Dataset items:
════════════════════
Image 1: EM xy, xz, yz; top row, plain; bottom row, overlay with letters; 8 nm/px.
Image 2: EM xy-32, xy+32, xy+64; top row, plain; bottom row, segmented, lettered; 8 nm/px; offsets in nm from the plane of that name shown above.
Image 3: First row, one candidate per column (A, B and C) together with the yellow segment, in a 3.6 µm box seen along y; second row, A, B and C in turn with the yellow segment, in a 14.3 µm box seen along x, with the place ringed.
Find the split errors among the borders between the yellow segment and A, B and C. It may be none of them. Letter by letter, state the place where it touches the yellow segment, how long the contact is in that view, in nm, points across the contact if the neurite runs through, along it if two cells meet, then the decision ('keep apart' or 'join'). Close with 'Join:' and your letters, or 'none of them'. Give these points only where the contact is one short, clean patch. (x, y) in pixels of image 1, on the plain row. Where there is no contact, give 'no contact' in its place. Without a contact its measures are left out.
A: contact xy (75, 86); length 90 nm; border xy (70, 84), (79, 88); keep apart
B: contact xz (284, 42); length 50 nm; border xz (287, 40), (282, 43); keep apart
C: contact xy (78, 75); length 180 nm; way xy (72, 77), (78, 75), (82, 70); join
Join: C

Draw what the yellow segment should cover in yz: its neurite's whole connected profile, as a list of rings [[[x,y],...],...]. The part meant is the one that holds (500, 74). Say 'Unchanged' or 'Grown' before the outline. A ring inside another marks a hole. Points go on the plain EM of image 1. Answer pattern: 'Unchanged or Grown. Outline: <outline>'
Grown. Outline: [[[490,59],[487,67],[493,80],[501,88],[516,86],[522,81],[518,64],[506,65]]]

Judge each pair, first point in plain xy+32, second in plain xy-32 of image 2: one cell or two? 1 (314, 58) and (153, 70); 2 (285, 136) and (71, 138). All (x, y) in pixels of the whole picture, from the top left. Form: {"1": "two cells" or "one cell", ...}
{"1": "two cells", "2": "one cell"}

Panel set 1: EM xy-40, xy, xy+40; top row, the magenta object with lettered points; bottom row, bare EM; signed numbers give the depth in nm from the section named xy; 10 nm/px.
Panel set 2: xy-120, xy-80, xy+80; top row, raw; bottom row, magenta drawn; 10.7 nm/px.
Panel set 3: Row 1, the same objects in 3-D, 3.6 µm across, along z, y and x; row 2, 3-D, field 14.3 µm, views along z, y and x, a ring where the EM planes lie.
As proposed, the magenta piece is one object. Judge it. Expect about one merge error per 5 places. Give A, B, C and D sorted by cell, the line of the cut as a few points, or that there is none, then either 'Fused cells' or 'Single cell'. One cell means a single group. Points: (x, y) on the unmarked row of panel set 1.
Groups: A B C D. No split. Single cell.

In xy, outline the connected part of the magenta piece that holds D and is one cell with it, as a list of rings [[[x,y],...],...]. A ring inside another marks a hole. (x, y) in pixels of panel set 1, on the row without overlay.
════════════════════
* WORK REQUEST
Extract the lines above, from the first one through the one containing "Image 3: First", and return only those, unchanged.

* WRITTEN RESPONSE
Image 1: EM xy, xz, yz; top row, plain; bottom row, overlay with letters; 8 nm/px.
Image 2: EM xy-32, xy+32, xy+64; top row, plain; bottom row, segmented, lettered; 8 nm/px; offsets in nm from the plane of that name shown above.
Image 3: First row, one candidate per column (A, B and C) together with the yellow segment, in a 3.6 µm box seen along y; second row, A, B and C in turn with the yellow segment, in a 14.3 µm box seen along x, with the place ringed.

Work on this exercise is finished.